> **What is required**: Each line of the data below that holds the word "Grundlagen" is to be reported in full.

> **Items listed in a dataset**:
· · · · ·
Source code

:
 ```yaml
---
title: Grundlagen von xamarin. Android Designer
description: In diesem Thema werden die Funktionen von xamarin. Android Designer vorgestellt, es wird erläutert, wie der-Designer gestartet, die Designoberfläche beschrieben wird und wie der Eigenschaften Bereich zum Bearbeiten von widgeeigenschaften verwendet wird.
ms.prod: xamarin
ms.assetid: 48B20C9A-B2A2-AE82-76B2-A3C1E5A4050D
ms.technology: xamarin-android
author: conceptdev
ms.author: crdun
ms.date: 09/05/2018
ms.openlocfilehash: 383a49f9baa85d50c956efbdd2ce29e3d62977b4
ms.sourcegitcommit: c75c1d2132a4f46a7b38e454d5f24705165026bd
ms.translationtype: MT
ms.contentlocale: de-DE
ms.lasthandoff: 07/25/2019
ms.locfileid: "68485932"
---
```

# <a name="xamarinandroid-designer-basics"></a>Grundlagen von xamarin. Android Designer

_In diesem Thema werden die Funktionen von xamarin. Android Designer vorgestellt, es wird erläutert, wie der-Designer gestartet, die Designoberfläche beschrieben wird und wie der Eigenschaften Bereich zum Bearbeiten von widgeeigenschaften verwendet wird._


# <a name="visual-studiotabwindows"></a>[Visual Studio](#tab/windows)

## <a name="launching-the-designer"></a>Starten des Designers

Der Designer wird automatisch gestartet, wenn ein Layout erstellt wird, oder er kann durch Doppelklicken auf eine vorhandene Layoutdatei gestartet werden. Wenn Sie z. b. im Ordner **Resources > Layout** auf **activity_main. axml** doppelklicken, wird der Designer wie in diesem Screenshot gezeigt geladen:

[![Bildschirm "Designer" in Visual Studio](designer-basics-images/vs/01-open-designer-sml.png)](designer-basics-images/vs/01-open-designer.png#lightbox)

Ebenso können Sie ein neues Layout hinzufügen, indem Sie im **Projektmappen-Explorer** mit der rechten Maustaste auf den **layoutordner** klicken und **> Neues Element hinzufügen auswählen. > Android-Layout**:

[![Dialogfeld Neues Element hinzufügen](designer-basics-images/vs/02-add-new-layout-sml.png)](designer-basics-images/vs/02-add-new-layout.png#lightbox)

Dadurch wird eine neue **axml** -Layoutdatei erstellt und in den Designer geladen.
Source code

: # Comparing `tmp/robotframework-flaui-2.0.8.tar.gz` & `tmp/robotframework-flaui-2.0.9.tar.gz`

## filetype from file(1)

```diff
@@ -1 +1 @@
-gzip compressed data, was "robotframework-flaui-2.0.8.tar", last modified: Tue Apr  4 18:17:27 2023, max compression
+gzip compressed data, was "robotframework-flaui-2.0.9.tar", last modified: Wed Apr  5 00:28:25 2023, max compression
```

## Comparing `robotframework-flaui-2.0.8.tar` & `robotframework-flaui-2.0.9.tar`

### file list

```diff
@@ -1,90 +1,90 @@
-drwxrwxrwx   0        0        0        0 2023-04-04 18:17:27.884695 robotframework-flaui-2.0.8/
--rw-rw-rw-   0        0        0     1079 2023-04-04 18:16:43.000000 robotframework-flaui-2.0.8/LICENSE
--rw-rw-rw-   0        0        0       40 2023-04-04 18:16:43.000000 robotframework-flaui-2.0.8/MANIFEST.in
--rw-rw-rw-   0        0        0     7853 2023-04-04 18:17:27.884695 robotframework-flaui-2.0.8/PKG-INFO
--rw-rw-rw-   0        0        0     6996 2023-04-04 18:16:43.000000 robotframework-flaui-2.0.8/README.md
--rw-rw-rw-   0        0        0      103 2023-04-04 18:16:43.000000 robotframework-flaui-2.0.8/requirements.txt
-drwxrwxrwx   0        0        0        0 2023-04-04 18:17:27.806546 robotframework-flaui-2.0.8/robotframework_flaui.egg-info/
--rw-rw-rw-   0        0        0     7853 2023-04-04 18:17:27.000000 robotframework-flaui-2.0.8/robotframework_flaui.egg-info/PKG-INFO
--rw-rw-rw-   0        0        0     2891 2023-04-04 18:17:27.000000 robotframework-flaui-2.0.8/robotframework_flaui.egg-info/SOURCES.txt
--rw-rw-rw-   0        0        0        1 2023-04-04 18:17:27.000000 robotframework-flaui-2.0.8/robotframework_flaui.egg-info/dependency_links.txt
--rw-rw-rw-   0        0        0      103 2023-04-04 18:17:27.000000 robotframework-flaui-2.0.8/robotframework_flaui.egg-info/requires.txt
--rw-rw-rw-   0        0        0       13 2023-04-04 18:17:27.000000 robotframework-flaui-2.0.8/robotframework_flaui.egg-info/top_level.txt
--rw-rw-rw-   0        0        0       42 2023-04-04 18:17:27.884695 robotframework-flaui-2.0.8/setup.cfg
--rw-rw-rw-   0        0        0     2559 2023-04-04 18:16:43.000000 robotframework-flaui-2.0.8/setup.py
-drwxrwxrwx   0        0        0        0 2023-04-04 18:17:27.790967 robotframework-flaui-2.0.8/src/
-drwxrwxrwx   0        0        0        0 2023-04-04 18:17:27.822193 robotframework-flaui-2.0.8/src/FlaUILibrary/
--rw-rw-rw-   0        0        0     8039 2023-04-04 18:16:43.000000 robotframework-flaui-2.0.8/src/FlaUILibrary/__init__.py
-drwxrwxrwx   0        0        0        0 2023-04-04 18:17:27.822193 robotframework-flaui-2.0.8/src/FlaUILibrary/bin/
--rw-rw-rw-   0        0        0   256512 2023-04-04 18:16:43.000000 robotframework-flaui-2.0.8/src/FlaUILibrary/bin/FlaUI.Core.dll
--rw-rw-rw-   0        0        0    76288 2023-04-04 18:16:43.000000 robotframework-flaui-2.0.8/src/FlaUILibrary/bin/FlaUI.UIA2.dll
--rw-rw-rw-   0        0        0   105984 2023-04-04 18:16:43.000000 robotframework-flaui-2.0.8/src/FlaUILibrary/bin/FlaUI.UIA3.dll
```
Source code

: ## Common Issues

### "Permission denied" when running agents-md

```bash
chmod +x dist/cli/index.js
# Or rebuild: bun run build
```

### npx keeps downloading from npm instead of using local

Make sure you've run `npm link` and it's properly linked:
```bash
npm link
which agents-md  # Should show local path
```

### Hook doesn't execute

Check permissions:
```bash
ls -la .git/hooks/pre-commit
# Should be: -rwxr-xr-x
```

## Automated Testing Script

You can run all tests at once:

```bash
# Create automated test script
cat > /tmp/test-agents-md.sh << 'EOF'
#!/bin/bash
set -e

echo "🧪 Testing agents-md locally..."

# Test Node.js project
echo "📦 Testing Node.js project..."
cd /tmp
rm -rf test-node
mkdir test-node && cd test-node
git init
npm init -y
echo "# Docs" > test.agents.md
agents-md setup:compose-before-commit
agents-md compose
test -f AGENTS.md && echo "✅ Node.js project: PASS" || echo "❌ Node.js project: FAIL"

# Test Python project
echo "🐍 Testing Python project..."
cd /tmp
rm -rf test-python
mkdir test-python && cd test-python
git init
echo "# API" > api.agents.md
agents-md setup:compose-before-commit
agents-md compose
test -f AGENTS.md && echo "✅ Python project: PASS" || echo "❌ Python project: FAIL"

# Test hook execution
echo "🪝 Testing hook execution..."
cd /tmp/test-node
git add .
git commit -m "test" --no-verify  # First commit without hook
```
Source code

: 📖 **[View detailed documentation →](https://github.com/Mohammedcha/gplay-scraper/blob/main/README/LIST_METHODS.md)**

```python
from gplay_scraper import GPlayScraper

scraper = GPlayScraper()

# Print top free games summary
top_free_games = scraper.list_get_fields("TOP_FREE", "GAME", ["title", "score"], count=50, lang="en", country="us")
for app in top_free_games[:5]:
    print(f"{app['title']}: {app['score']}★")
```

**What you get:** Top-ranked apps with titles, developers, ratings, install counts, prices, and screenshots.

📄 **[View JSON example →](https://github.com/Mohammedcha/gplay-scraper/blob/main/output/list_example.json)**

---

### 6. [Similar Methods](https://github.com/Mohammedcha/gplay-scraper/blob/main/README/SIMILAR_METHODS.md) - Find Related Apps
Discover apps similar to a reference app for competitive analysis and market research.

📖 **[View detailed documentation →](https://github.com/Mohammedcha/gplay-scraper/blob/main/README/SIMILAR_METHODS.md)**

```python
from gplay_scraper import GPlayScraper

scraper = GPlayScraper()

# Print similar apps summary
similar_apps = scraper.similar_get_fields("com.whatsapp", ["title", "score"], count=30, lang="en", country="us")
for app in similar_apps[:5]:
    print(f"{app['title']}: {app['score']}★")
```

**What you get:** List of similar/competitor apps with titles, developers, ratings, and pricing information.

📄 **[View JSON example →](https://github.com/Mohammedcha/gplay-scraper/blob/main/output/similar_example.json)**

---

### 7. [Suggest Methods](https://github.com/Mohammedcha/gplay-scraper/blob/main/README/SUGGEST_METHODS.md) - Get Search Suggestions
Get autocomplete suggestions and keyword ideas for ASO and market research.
· · · · ·
> **Result of the task**:
title: Grundlagen von xamarin. Android Designer
# <a name="xamarinandroid-designer-basics"></a>Grundlagen von xamarin. Android Designer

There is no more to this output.